I didnt find however that this morning i woke up and my mind was finally clear...i had my daily coffee in the morning then right after that i went right back to feeling foggy.....it took about 4 hours(right after i ate lunch) to snap back out of it but now its been back and its quite scary....Im not sure really why I got this or where it came from.......
i do get stressed out easily, and i do get very depressed after a night of drinking and im a highly sensitive person.....if anyone has any answers or guidance i would really really appreciate it......
I can say however that it started right after a night of drinking.......the 2 weeks before i went out and drank i was so caught up in my side business ontop of my fulltime job that i couldnt keep up and i was a little stressed and overwhelmed...i decided to go out and drink one night and the next mornng as usual i was hungover, alittle depressed...then later that night i had a panic attack....got about 4 hours of sleep and have been feeling like this since......

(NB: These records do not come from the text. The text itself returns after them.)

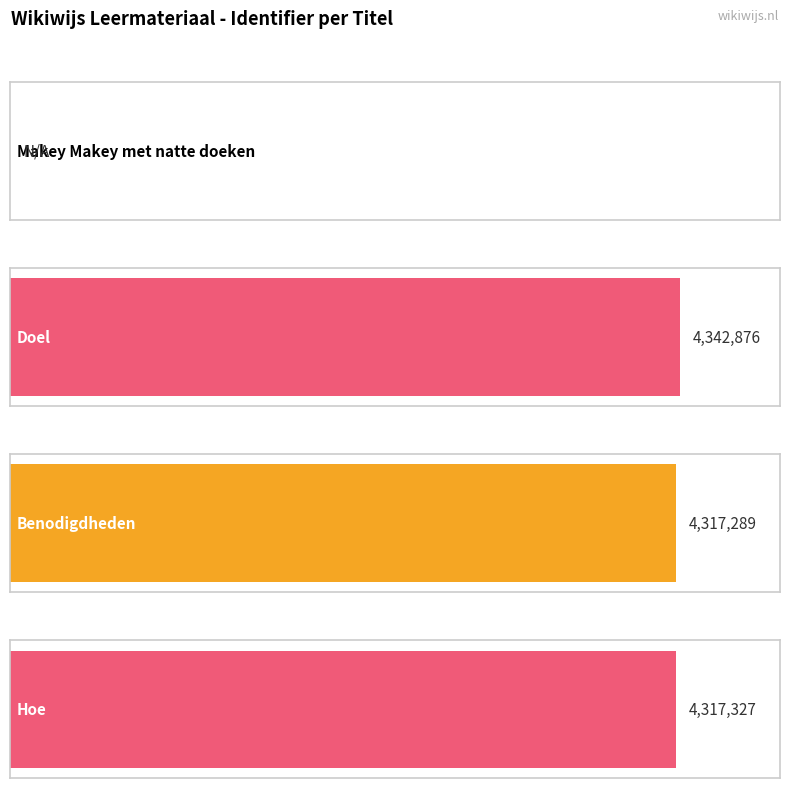

Which category has the lowest value across all series?

Makey Makey met natte doeken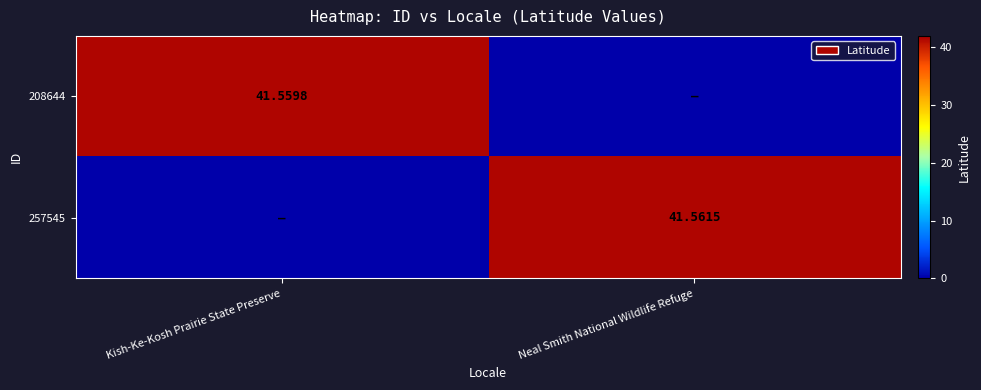

Is the value of 257545 at Neal Smith National Wildlife Refuge greater than the value of 208644 at Kish-Ke-Kosh Prairie State Preserve?

Yes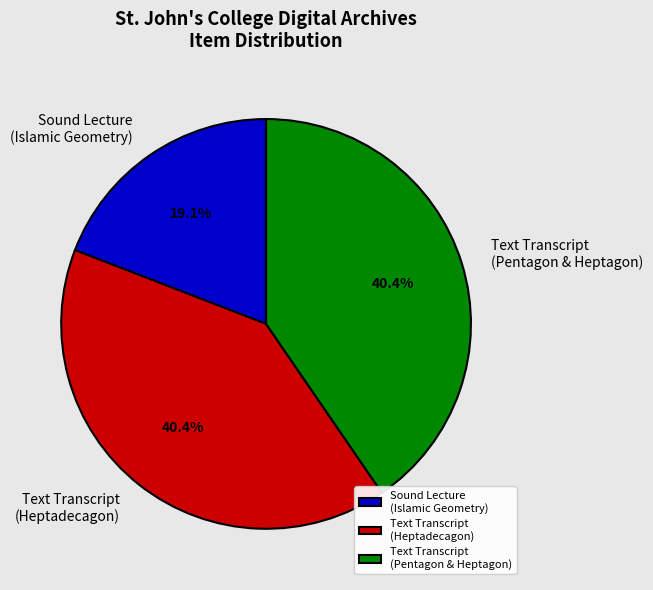

Does Text Transcript (Pentagon & Heptagon) account for over 50% of the chart?

No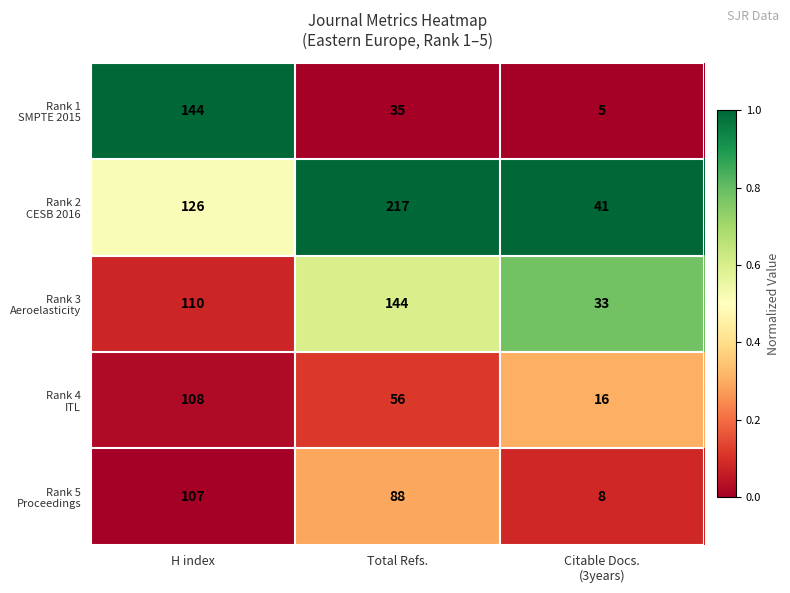

What is the total value across all series at Total Refs.?

540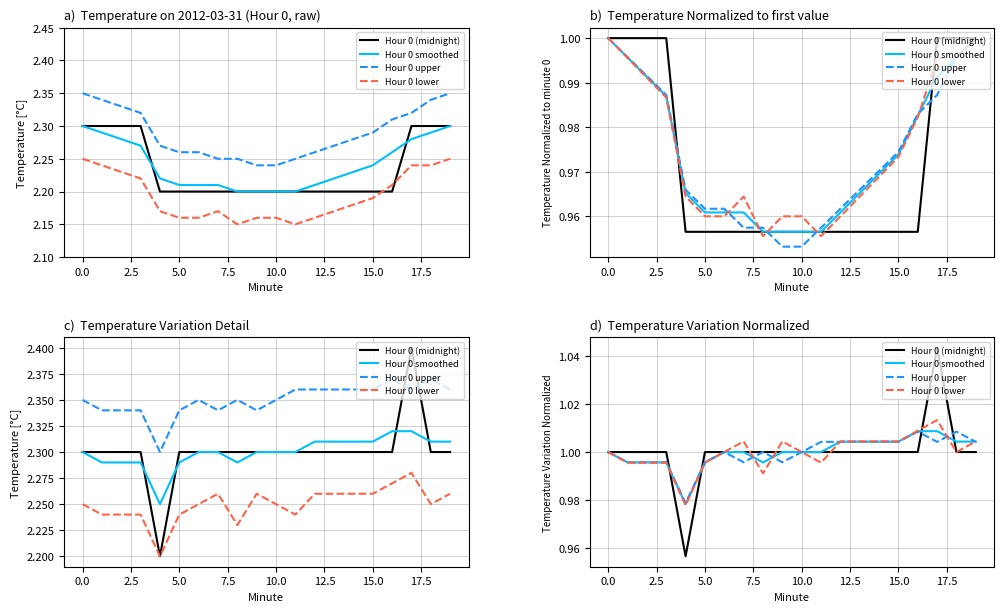

What position from the right is 14?

6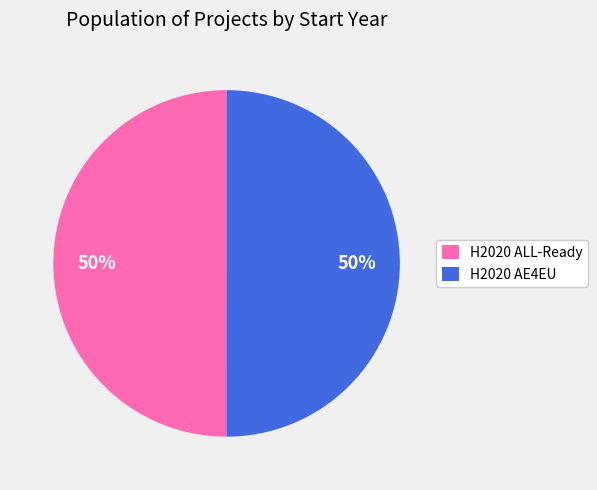

To the nearest percent, what percentage of the pie is H2020 ALL-Ready?

50%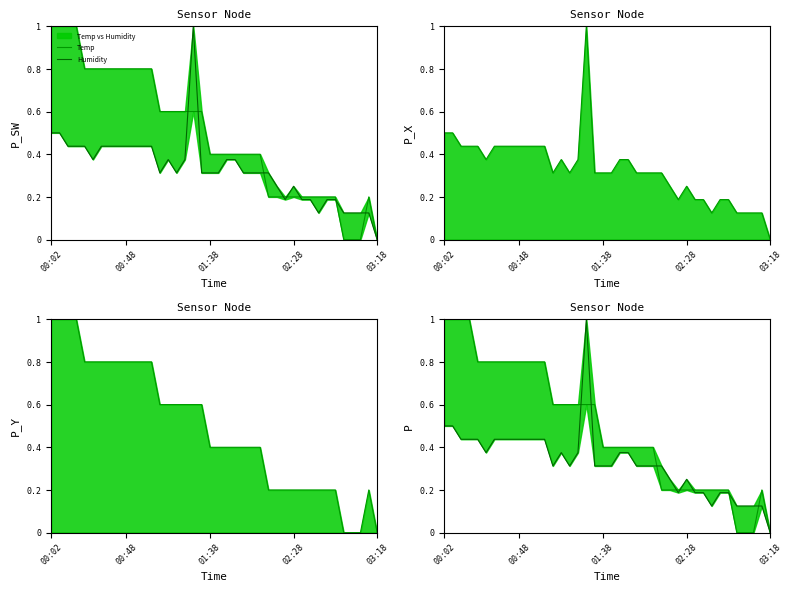

True or false: Min_cycle and Humidity intersect in this chart.

False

thanks so much for reading....i welcome any comments.....
p.s hope this all made sense.....
Wait, have you already been diagnosed with apnea and are getting treatment and still feel this way?
PS When I say "brain fog," I mean it feels like my brain is filled with fog ... thinking about things is like trying to drive with limited visibility ... it feels heavy ... that sort of thing.
Yeah, I had all of those feelings due to my brain fog. It made me feel like I was walking around like a zombie and just not all there. It can really make you feel like you're about to lose your mind! I just wish my family doctor had suspected it when I described my cloudy feelings.
I strongly suspect you have sleep apnea if you have some of the other associated conditions: snoring, being overweight, over 40. You need to see a doctor asap. Until then, force yourself to sleep on your side. Try this and let us know if it helps any. That helped me while I was waiting on my CPAP. I slept on my side and elevated my head on two queen size pillows.